* **TEXT**:
UNITED STATES

SECURITIES AND EXCHANGE COMMISSION

Washington, DC 20549

 

FORM 8-K

 

CURRENT REPORT Pursuant

to Section 13 or 15(d) of the

Securities Exchange Act of 1934

 

Date of report (Date of earliest event reported): August 13, 2014

 

HALLMARK FINANCIAL SERVICES, INC.

(Exact Name of Registrant as Specified in Its Charter)

 

Nevada

(State or Other Jurisdiction of Incorporation)

 

001-11252   87-0447375
(Commission File Number)   (IRS Employer Identification No.)

 

777 Main Street, Suite 1000, Fort Worth, Texas   76102
(Address of Principal Executive Offices)   (Zip Code )

 

817-348-1600

(Registrant’s Telephone Number, Including Area Code)

 

Not Applicable

(Former Name or Former Address, if Changed Since Last Report)

* **GOAL**:
Copy out the whole Form 8-K cover page above, word for word.

* **RECORDS PROVIDED**:

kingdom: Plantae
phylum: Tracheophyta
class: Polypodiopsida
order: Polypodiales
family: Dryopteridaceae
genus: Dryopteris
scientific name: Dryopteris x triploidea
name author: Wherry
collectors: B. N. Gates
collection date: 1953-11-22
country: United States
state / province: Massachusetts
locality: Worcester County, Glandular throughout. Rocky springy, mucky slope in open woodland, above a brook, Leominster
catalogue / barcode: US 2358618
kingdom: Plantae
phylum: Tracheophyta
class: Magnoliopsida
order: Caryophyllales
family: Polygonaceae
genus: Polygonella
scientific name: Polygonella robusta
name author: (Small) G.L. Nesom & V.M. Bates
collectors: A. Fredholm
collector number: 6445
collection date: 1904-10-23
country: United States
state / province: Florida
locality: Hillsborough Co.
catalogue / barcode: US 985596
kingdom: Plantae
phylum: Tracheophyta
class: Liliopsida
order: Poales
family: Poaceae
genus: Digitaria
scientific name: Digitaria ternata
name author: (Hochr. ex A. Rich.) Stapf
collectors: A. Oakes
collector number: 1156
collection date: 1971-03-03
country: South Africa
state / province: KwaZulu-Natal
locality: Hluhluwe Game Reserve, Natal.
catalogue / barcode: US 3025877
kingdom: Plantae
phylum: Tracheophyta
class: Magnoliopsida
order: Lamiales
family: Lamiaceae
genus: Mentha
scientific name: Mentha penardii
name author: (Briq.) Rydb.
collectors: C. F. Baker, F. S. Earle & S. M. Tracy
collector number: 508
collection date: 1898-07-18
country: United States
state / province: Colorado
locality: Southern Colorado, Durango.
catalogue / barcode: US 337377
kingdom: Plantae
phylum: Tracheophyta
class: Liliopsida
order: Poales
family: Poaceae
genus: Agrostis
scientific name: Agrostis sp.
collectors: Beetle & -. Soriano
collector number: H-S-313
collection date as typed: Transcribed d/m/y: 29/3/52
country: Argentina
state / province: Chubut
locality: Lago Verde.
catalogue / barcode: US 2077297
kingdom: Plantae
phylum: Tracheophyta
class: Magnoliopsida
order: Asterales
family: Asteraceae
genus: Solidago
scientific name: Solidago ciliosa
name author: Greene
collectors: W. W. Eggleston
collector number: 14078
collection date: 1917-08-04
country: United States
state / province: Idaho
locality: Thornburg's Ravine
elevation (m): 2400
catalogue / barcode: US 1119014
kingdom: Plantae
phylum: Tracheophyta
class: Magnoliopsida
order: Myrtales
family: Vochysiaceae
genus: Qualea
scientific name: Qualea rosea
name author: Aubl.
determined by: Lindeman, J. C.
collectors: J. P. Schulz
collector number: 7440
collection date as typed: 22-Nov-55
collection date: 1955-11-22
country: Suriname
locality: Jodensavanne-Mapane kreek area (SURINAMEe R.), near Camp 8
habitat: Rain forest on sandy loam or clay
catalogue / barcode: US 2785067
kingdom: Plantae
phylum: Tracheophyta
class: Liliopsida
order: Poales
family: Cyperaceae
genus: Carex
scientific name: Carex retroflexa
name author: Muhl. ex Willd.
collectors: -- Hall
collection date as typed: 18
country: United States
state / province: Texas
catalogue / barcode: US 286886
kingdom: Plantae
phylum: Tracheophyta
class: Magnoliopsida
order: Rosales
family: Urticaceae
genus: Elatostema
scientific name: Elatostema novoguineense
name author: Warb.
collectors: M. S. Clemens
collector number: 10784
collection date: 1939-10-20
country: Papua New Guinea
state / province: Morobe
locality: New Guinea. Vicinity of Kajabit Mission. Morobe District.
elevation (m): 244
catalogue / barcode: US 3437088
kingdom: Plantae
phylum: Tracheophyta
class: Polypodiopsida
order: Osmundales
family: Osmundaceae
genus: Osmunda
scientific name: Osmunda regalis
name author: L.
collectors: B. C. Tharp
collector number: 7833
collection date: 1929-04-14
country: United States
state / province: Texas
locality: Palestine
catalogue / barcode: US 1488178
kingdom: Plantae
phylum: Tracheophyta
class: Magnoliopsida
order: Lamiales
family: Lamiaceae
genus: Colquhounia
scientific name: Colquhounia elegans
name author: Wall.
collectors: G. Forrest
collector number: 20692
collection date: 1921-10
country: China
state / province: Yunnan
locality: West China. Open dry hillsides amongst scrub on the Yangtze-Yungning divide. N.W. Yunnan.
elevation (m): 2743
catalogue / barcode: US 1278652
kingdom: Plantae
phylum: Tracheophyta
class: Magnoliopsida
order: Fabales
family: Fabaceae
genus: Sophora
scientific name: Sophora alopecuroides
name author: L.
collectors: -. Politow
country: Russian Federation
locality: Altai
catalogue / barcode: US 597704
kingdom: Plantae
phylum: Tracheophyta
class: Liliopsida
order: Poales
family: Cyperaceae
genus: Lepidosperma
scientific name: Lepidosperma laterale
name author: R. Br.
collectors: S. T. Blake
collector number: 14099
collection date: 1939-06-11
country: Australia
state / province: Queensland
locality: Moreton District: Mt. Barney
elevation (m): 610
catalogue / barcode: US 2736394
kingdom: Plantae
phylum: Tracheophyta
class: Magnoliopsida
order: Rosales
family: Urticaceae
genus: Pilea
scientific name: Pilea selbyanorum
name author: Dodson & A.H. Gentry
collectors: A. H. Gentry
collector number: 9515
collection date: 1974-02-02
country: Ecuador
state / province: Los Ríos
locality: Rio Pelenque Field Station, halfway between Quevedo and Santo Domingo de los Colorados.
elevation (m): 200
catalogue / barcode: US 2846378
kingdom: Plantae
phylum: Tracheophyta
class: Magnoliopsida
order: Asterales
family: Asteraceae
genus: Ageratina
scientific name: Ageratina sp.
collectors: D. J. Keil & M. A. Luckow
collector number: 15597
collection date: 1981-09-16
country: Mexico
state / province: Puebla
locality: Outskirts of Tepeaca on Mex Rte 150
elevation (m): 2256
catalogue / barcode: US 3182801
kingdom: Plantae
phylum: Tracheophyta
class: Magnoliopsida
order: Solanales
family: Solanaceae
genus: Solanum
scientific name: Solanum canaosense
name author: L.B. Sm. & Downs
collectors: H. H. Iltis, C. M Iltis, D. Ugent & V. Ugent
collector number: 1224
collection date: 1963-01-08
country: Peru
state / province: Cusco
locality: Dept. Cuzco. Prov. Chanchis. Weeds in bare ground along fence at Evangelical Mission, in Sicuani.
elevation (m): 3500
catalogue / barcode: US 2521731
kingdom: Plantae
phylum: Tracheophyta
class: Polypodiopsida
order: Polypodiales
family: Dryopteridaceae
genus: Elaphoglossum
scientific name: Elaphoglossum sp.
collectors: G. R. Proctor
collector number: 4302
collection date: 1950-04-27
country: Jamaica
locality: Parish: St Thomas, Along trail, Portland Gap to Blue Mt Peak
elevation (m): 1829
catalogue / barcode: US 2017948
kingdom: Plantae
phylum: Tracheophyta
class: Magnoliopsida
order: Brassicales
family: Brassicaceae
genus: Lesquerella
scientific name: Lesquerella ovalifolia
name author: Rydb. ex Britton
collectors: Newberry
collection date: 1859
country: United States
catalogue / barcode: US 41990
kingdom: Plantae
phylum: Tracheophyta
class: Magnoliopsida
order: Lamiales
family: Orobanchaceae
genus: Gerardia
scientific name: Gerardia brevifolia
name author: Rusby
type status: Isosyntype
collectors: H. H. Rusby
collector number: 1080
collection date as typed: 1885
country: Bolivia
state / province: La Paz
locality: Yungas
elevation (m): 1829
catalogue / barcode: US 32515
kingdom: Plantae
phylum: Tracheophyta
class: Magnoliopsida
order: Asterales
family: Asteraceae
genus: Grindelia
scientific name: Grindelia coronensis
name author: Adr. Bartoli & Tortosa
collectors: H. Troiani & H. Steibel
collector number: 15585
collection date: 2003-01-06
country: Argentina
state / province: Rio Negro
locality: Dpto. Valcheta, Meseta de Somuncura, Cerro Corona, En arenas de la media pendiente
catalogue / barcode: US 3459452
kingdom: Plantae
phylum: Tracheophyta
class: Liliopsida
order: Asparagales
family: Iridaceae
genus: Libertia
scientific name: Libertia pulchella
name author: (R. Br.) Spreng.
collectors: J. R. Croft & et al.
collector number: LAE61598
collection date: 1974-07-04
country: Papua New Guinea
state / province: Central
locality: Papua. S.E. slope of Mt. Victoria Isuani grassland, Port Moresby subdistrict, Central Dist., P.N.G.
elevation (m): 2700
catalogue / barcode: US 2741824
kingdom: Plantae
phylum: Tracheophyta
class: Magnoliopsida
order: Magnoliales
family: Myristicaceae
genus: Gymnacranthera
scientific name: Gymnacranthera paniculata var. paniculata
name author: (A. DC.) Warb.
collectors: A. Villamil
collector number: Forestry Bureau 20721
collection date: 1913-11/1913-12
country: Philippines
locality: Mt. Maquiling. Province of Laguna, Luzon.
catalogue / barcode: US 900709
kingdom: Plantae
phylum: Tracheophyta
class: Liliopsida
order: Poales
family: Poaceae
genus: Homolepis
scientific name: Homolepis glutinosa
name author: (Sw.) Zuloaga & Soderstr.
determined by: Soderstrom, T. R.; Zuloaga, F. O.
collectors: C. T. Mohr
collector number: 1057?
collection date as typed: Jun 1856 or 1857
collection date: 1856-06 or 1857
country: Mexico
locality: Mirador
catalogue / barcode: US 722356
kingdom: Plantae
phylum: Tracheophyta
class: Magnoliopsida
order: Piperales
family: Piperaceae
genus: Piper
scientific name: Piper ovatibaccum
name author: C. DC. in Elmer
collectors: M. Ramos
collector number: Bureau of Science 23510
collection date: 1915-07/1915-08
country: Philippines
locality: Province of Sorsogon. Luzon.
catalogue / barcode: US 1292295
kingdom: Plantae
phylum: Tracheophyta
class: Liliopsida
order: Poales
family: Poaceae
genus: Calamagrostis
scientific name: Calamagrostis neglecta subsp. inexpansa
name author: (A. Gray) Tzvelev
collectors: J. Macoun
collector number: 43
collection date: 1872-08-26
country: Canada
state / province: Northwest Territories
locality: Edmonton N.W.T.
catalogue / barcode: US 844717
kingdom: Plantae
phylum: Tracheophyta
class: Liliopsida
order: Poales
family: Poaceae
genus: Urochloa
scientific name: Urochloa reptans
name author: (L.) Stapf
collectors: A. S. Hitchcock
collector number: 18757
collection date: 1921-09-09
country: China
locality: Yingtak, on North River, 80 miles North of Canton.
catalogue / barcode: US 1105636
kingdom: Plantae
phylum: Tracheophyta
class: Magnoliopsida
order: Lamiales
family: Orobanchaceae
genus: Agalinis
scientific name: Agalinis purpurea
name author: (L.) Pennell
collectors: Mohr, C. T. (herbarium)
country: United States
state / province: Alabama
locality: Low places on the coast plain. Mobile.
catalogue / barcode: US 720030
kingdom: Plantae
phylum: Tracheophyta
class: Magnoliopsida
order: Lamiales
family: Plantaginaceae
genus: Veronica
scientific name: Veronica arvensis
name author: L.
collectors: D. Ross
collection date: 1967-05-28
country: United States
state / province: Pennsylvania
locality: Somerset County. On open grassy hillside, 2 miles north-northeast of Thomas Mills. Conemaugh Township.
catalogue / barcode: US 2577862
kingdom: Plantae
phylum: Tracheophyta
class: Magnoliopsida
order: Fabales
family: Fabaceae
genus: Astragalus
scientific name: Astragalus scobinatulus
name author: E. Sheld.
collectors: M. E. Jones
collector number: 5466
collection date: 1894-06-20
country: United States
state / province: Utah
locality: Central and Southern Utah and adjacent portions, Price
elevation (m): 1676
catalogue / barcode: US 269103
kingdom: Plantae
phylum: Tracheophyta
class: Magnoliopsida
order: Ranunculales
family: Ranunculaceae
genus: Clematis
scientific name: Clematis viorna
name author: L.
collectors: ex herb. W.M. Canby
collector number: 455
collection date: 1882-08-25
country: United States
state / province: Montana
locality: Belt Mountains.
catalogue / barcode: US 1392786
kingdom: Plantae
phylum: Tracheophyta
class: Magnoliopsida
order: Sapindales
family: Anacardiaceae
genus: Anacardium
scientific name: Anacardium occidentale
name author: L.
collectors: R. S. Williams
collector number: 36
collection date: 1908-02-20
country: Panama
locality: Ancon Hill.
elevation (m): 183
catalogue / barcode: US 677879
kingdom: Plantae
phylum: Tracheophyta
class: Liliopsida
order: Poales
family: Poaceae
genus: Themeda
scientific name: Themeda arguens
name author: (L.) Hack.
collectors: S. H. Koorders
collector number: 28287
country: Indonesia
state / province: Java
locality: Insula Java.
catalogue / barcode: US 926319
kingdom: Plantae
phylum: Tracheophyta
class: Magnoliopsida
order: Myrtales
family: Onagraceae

* **PROBLEM SOLUTION**:
UNITED STATES

SECURITIES AND EXCHANGE COMMISSION

Washington, DC 20549

 

FORM 8-K

 

CURRENT REPORT Pursuant

to Section 13 or 15(d) of the

Securities Exchange Act of 1934

 

Date of report (Date of earliest event reported): August 13, 2014

 

HALLMARK FINANCIAL SERVICES, INC.

(Exact Name of Registrant as Specified in Its Charter)

 

Nevada

(State or Other Jurisdiction of Incorporation)

 

001-11252   87-0447375
(Commission File Number)   (IRS Employer Identification No.)

 

777 Main Street, Suite 1000, Fort Worth, Texas   76102
(Address of Principal Executive Offices)   (Zip Code )

 

817-348-1600

(Registrant’s Telephone Number, Including Area Code)

 

Not Applicable

(Former Name or Former Address, if Changed Since Last Report)